Helga’s Everest Nightmare

She was the second but then again, she was also the first. Helga Hengge summited Mount Everest on May 27th of 1999. As the second German woman after Hannelore Schmatz. But Helga survived the descent and Hannelore did not, she died from exhaustion at 8300 meters on the south side of the mountain in 1979. For years climbers passed the corpse called „The German woman” sitting in the snow. Many years later a storm blew it off the mountain. Twenty years after Hannelore, Helga Hengge reached the highest point at 8850 meters climbing from the Tibetan north side of the mountain. „I felt like a goddess”, Helga later said, „floating above the clouds.” Hengge was 32 years old when she stood on top of the world. Today Mount Everest sometimes gives her nightmares, Helga, aged 46, told me when I asked her for her thoughts on the occasion of the 60th anniversary of the first ascent.

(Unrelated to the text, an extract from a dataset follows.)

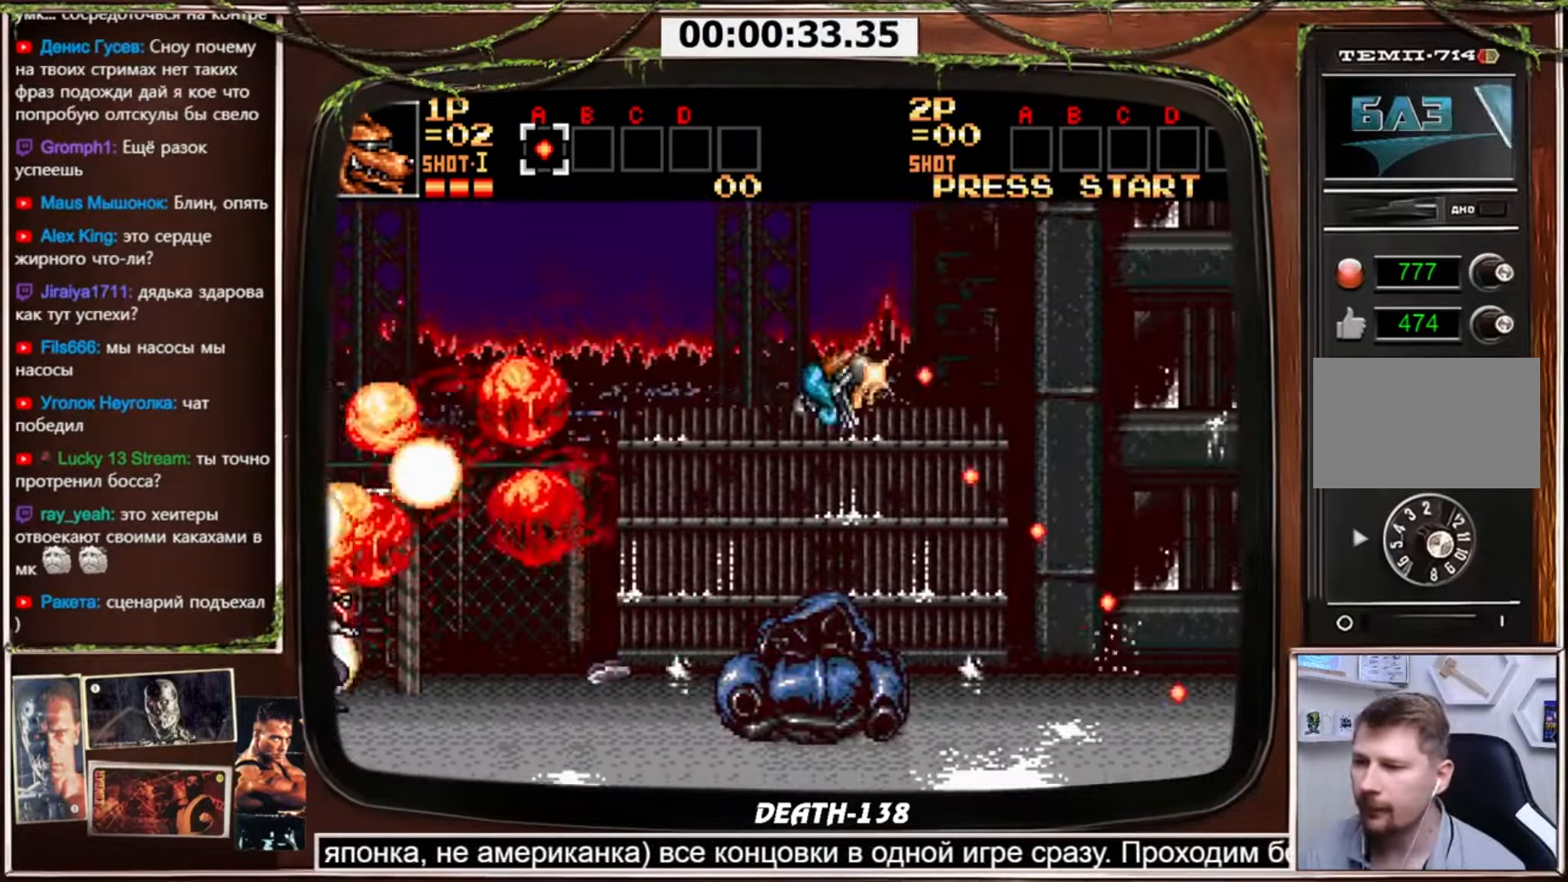
{"buttons": ["CROSS", "DPAD_RIGHT"], "events": []}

Elevator to the North East Ridge

„I dreamt that there was an entrance at the bottom of the glacier, a kind of cave where you step into an elevator that takes you up to the ridge.” There were crowds of people pushing upwards using steep iron staircases to climb the Second Step, Helga continues. „At the summit there was a restaurant with a large terrace. Tea and cakes were being served. Then the wind suddenly picked up, clouds were gathering, a storm was brewing. Still there were all these people with their colorful sneakers continuing to climb along the ridge. They were laughing, joking. I had to stop them, tell them that it was too dangerous, that they would all die, if they did not turn around. But no one was listening. Then they suddenly jumped into a long chute and started sliding back down to basecamp, howling with laughter. And I woke up drenched in sweat.” In reality we are not there, yet, but Helga’s nightmare may be initiated by what is currently happening on Everest. „And if they all got bravery medals and candy floss at basecamp to top it off only the hardy mountaineers would be complaining. That is quite a scary thought”, Helga says.

From sport climbing to high-altitude mountaineering

Helga Hengge spent her life alternately in Germany and the US. She was born in Chicago and grew up in Bavaria. From the small village of Deining, located just outside of Munich, she could see the Alps in the distance. Aged 25 Helga moved to New York to work as a fashion editor and to study philosophy, marketing and film at New York University. In her leisure time she went rock climbing and from there discovered high-altitude mountaineering. In 1997 she reached the summit of Aconcagua (6962m), the highest mountain of South America. She went on to climb several other 6000-metre-peaks in the Andes and the Himalaya. In the autumn of 1998 Hengge reached 7500m on Cho Oyu. The following spring, she succeeded on Everest, being the only woman in the commercial expedition team of the New Zealander Russell Brice.

After twelve years in New York, Helga returned to Bavaria. She now lives near Munich with her husband and two children. After Everest Helga continued mountaineering and reached, among other peaks, the summit of Shishapangma (8008 m) in 2001. At that time Helga already had her next goal in mind: to climb the Seven Summits, the highest mountain on each continent. She had found a book by Dick Bass in a bookstore in New York. The American was the first to complete the collection of the Seven Summits in 1985 – however with Mount Kosciuszko in Australia and not, as is more common today, with Carstensz Pyramid in Oceania. „What an amazing idea. To stand on the highest peak of each continent. At the time it was merely a fantastic dream but that didn’t minimize my enthusiasm to dream that dream”, Helga said. When she reached the top of Denali, the highest mountain of North America on May 23th of 2011, ten years later, Helga Hengge had succeeded in climbing the Seven Summits and became the first German woman to do so.